Baclofen for alcohol withdrawal.
Cochrane Database Syst Rev. 2019 Nov 06;2019(11):
Authors: Liu J, Wang LN
BACKGROUND: Alcohol withdrawal syndrome (AWS) is a distressing and life-threatening condition that usually affects people who are alcohol dependent when they discontinue or decrease their alcohol consumption. Baclofen shows potential for rapidly reducing symptoms of severe AWS in people with alcoholism. Treatment with baclofen is easy to manage and rarely produces euphoria or other pleasant effects, or craving for the drug. This is an updated version of the original Cochrane Review first published in 2011 and last updated in 2017.
OBJECTIVES: To assess the efficacy and safety of baclofen for people with AWS.
SEARCH METHODS: We updated our searches of the following databases to June 2019: the Cochrane Drugs and Alcohol Group Specialised Register, CENTRAL, PubMed, Embase, and CINAHL. We also searched registers of ongoing trials. We handsearched the references quoted in the identified trials, and sought information from researchers, pharmaceutical companies, and relevant trial authors about unpublished or uncompleted trials. We placed no restrictions on language.
SELECTION CRITERIA: We included all randomised controlled clinical trials (RCTs) evaluating baclofen versus placebo or any other treatment for people with AWS. We excluded uncontrolled, non-randomised, or quasi-randomised trials. We included both parallel group and cross-over studies.
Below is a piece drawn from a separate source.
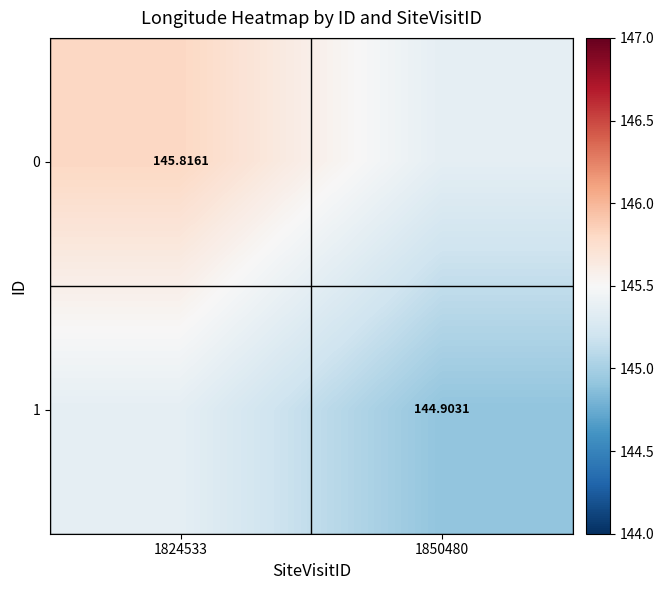

How many data points in 1 are above 145?

1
DATA COLLECTION AND ANALYSIS: We used standard methodological procedures expected by Cochrane.
MAIN RESULTS: We included four RCTs with 189 randomised participants (one RCT new for this update). None of the included studies reported the primary outcomes of alcohol withdrawal seizures, alcohol withdrawal delirium, or craving. For the comparison of baclofen and placebo (1 study, 31 participants), there was no evidence of a difference in Clinical Institute Withdrawal Assessment of Alcohol Scale, Revised (CIWA-Ar) scores in eight-hour periods from days one to five (very low-quality evidence). For the comparison of baclofen and diazepam (2 studies, 85 participants), there was no evidence of a difference in change from baseline to days 10 to 15 on CIWA-Ar scores (very low-quality evidence, meta-analysis was not performed due to insufficient data). In one study (37 participants), there was no evidence of a difference in participants with at least one adverse event (risk difference (RD) 0.00, 95% confidence interval (CI) -0.10 to 0.10; very low-quality evidence), dropouts (RD 0.00, 95% CI -0.10 to 0.10; very low-quality evidence), and dropouts due to adverse events (RD 0.00, 95% CI -0.10 to 0.10; very low-quality evidence). For the comparison of baclofen and chlordiazepoxide (1 study, 60 participants), there was no evidence of a difference in difference from baseline to nine-day decremental fixed-dose intervention: CIWA-Ar scores (mean difference (MD) 1.00, 95% CI 0.70 to 1.30; very low-quality evidence), global improvement (MD 0.10, 95% CI -0.03 to 0.23; very low-quality evidence), 14/60 participants with adverse events (RD 2.50, 95% CI 0.88 to 7.10; very low-quality of evidence), dropouts (RD 0.00, 95% CI -0.06 to 0.06; very low-quality evidence), and dropouts due to adverse events (RD 0.00, 95% CI -0.06 to 0.06; very low-quality evidence). None of the RCTs provided information on random sequence generation or allocation concealment, therefore, we assessed them at unclear risk of bias. Two RCTs were not of double-blind design and had a high risk of bias in blinding (Addolorato 2006; Girish 2016). One RCT had more than 5% dropouts with high risk of attrition bias (Lyon 2011). We could not assess reporting bias as none of the prepublished protocols were available.
AUTHORS' CONCLUSIONS: No conclusions can be drawn about the efficacy and safety of baclofen for the management of alcohol withdrawal because we found insufficient and very low-quality evidence.